Apothecanna, a Denver-based company, plans on taking advantage of Amendment 64, the newly-enacted law that legalized recreational marijuana use in Colo, ABC News reported on Jan. 12. A new line of Apothecanna’s lotions, creams, lip balms and body sprays will include cannabis flower-oil, which had been illegal to use due to its high concentration of THC, marijuana’s psychoactive ingredient.
Apothecanna also claims that the topical products have the potential to relieve pain, but medical experts have not reached a consensus when it comes to cannabis-based skin care products.
THC-containing industrial products like soaps and lotions are exempt from drug controls as long as the THC does not enter the body, according to the DEA. Apothecanna owner James Kennedy claims the pot-infused skin care products, which he calls “the medicated line,” are safe and effective without the side effects of smoking weed.
“Everything is for the skin. It’s not meant to be inebriating in any way.
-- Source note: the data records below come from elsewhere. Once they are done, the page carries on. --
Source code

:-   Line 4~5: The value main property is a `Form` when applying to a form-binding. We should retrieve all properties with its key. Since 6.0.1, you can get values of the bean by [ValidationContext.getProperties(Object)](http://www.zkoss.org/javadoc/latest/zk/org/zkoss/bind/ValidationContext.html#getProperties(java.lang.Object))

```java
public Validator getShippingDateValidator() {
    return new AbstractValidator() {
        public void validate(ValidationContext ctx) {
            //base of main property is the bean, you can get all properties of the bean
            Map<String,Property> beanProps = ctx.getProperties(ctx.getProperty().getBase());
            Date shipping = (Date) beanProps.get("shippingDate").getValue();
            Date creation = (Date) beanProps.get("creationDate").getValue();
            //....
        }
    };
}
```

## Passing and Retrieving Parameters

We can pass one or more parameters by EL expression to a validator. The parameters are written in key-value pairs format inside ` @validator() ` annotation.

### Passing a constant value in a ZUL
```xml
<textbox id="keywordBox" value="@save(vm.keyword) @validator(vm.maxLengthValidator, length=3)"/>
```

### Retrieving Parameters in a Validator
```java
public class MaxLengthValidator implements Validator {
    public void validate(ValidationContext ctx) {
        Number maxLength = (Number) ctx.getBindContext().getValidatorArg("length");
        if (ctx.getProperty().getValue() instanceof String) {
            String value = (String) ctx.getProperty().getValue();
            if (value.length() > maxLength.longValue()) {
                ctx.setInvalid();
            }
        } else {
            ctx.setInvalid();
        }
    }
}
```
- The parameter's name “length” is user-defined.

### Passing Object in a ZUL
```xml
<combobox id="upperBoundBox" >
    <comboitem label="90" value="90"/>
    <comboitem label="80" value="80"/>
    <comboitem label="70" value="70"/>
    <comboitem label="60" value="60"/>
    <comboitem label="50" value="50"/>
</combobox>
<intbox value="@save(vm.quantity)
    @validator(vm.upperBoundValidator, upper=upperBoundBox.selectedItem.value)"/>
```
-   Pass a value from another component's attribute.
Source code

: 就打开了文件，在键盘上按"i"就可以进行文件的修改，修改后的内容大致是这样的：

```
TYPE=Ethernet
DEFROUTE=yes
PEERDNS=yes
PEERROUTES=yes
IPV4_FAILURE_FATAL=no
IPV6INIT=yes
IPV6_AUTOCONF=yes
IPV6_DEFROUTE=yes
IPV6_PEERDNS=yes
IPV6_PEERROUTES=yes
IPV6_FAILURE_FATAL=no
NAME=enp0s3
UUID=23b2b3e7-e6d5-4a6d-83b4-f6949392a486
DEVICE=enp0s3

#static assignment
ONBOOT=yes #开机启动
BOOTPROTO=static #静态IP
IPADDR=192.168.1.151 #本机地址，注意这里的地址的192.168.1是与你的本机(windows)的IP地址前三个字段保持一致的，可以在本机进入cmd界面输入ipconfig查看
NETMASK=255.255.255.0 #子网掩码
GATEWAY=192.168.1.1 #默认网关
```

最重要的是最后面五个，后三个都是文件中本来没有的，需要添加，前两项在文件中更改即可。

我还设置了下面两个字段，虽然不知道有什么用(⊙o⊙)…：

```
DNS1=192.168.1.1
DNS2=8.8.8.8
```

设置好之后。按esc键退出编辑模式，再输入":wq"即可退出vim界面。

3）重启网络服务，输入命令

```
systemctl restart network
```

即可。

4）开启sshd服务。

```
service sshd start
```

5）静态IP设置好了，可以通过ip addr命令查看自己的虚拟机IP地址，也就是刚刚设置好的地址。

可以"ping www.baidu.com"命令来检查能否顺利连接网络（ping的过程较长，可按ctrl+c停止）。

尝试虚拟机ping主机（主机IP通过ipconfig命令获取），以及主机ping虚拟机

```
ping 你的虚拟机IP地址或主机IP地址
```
It’s added in there to enhance the properties of the other ingredients.”
The pot-enhanced products carry a disclaimer that they are “not intended to diagnose, treat, cure or prevent any disease.”
Colo. residents anxious to work more marijuana into their skin care regimen will have to wait; the cannabis flower-oil based products are only available to medical marijuana patients until retail marijuana stores are allowed to open in January 2014. A two-ounce bottle of the extra-strength medicated crème is currently priced at $18.